>>>>

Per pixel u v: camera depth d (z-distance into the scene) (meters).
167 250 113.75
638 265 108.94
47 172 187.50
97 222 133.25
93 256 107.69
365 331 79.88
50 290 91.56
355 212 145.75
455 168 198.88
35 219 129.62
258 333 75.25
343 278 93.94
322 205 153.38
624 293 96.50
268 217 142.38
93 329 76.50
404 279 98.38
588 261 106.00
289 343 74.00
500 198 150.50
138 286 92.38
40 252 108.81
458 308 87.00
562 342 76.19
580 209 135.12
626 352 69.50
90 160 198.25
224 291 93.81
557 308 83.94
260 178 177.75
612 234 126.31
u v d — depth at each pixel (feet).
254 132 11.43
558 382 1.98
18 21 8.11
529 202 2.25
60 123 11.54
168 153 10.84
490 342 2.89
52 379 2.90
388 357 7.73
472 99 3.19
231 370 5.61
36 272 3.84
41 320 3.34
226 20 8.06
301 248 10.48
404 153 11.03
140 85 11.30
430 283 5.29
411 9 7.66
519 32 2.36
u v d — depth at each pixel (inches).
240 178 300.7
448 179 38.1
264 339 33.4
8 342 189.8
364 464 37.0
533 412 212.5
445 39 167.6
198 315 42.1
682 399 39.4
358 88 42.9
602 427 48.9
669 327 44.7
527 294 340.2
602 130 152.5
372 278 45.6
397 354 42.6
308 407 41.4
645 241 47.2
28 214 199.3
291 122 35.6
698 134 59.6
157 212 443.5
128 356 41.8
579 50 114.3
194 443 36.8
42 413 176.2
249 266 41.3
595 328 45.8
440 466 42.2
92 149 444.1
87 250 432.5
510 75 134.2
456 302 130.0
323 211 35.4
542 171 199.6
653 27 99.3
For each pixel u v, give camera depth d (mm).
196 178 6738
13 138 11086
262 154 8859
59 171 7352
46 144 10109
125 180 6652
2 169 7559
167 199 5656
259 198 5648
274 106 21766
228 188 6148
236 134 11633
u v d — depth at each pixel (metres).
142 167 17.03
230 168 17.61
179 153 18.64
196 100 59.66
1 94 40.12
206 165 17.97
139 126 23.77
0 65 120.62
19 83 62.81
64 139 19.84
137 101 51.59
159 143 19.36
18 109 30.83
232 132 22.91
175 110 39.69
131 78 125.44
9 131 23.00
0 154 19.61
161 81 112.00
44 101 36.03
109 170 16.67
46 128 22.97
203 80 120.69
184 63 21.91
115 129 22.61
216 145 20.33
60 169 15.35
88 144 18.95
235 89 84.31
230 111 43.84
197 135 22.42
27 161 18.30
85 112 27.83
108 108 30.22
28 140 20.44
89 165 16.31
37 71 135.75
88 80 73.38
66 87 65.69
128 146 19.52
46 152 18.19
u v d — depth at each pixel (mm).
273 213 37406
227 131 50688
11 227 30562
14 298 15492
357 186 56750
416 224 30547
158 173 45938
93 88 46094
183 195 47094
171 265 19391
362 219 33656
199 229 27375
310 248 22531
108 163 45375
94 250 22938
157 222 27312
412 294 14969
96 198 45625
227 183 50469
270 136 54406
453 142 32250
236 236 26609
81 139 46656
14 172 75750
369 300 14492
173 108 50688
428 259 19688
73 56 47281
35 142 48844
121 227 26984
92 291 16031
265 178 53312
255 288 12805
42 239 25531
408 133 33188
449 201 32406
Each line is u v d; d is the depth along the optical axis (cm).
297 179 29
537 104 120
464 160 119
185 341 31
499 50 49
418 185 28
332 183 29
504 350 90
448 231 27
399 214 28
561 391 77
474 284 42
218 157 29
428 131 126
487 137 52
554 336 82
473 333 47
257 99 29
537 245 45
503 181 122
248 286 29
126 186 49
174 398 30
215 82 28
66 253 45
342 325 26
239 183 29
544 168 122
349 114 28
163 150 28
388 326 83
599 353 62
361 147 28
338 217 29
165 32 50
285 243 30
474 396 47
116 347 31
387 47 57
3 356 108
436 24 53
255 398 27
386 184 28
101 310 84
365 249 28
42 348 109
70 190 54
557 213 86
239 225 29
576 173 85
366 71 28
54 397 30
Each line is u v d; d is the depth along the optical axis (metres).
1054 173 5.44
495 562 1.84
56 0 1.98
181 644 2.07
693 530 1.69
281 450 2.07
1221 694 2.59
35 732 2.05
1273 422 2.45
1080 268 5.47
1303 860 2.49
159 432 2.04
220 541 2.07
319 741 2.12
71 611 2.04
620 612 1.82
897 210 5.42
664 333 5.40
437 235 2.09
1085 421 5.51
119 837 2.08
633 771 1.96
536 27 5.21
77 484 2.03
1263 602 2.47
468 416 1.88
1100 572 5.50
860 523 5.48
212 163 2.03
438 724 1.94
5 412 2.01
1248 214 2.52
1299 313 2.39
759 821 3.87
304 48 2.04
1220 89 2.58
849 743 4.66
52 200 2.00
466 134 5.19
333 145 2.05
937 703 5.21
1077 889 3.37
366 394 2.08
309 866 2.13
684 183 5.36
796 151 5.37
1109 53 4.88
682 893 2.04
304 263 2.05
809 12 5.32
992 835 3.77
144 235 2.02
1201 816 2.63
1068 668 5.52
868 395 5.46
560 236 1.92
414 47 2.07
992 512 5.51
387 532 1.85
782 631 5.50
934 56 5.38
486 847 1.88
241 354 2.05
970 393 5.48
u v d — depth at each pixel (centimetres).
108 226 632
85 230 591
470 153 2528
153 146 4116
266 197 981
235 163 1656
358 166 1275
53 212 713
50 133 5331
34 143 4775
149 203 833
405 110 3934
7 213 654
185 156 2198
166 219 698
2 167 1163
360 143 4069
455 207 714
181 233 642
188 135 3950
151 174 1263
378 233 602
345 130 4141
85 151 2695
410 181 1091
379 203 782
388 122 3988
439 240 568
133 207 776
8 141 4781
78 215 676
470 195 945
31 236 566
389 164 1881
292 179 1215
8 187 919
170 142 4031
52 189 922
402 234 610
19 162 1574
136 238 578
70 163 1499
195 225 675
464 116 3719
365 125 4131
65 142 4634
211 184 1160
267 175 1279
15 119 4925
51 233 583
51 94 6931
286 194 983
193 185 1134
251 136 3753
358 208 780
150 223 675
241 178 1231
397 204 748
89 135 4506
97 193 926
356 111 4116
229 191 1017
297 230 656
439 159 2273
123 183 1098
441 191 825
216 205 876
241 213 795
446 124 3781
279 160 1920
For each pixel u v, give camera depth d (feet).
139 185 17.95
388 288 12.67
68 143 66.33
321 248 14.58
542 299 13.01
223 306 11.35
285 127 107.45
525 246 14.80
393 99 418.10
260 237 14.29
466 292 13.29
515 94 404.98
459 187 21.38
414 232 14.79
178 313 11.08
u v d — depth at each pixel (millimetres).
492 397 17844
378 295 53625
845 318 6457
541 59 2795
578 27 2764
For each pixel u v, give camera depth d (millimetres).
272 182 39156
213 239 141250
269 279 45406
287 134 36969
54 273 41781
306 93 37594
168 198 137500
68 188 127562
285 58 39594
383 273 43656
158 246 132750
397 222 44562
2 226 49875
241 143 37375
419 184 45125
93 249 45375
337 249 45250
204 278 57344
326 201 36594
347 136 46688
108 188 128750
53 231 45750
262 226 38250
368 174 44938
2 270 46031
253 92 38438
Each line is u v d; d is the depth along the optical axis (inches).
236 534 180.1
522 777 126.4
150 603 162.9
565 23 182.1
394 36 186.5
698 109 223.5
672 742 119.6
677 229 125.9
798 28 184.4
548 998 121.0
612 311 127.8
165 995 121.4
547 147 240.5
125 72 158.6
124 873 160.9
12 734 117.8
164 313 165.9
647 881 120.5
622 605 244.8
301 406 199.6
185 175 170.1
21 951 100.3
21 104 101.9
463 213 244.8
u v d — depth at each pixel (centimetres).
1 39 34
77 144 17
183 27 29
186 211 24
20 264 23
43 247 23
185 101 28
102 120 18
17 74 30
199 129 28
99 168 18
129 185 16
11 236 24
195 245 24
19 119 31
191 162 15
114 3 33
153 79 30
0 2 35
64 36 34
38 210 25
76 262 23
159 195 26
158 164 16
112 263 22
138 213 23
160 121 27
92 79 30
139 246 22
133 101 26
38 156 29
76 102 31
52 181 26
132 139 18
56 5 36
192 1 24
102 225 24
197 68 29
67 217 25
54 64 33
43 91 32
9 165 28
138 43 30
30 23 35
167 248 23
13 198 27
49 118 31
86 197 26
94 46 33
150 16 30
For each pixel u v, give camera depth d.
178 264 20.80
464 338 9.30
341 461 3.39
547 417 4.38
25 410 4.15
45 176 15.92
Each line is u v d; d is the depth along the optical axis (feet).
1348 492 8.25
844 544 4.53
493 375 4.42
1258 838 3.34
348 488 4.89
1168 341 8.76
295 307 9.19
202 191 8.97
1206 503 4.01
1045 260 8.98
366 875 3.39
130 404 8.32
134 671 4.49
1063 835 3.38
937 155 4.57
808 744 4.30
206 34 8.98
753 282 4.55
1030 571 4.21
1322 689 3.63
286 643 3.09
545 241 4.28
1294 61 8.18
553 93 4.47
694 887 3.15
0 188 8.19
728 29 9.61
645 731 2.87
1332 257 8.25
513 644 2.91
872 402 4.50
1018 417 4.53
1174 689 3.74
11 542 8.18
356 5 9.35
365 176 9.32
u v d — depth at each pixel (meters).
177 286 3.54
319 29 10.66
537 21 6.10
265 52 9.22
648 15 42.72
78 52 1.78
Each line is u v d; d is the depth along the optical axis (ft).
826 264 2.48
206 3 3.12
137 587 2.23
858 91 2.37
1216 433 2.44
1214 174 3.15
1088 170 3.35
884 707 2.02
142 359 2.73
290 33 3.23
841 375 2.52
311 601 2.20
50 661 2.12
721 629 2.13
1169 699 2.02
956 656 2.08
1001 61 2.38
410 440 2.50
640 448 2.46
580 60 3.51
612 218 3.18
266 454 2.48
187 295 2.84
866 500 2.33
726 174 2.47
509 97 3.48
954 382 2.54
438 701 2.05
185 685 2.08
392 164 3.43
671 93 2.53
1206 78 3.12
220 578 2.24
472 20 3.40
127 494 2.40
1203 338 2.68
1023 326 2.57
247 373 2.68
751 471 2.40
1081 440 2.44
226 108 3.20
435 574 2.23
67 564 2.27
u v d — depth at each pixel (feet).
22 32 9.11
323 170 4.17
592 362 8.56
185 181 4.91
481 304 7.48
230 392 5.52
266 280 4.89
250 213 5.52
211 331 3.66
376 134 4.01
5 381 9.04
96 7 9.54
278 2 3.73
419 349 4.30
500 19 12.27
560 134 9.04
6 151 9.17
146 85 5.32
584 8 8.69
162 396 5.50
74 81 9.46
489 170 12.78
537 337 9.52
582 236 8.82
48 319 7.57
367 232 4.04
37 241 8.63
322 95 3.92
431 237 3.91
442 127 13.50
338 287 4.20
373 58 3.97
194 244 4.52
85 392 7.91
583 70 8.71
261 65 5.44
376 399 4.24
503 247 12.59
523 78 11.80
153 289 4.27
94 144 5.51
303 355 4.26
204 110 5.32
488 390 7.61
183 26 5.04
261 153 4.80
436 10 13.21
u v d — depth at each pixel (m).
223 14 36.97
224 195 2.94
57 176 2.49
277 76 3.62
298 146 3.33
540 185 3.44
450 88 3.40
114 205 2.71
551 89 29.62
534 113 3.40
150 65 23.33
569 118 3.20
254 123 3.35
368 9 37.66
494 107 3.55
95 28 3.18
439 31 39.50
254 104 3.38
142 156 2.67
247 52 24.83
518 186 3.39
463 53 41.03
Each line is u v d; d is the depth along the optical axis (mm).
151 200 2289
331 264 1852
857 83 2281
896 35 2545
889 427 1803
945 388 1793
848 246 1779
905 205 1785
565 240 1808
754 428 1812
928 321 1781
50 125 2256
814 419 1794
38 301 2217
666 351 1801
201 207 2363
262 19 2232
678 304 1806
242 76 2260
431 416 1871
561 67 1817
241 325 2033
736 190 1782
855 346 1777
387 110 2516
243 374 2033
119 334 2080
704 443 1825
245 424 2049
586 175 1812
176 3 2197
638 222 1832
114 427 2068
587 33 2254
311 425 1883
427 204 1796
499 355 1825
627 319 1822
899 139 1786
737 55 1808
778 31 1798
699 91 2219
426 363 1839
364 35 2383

<<<<

Activity:
Beginning at the line above that contains "378 233 602", return each line exactly through the line that contains "216 205 876", and no others.

Written reply:
378 233 602
345 130 4141
85 151 2695
410 181 1091
379 203 782
388 122 3988
439 240 568
133 207 776
8 141 4781
78 215 676
470 195 945
31 236 566
389 164 1881
292 179 1215
8 187 919
170 142 4031
52 189 922
402 234 610
19 162 1574
136 238 578
70 163 1499
195 225 675
464 116 3719
365 125 4131
65 142 4634
211 184 1160
267 175 1279
15 119 4925
51 233 583
51 94 6931
286 194 983
193 185 1134
251 136 3753
358 208 780
150 223 675
241 178 1231
397 204 748
89 135 4506
97 193 926
356 111 4116
229 191 1017
297 230 656
439 159 2273
123 183 1098
441 191 825
216 205 876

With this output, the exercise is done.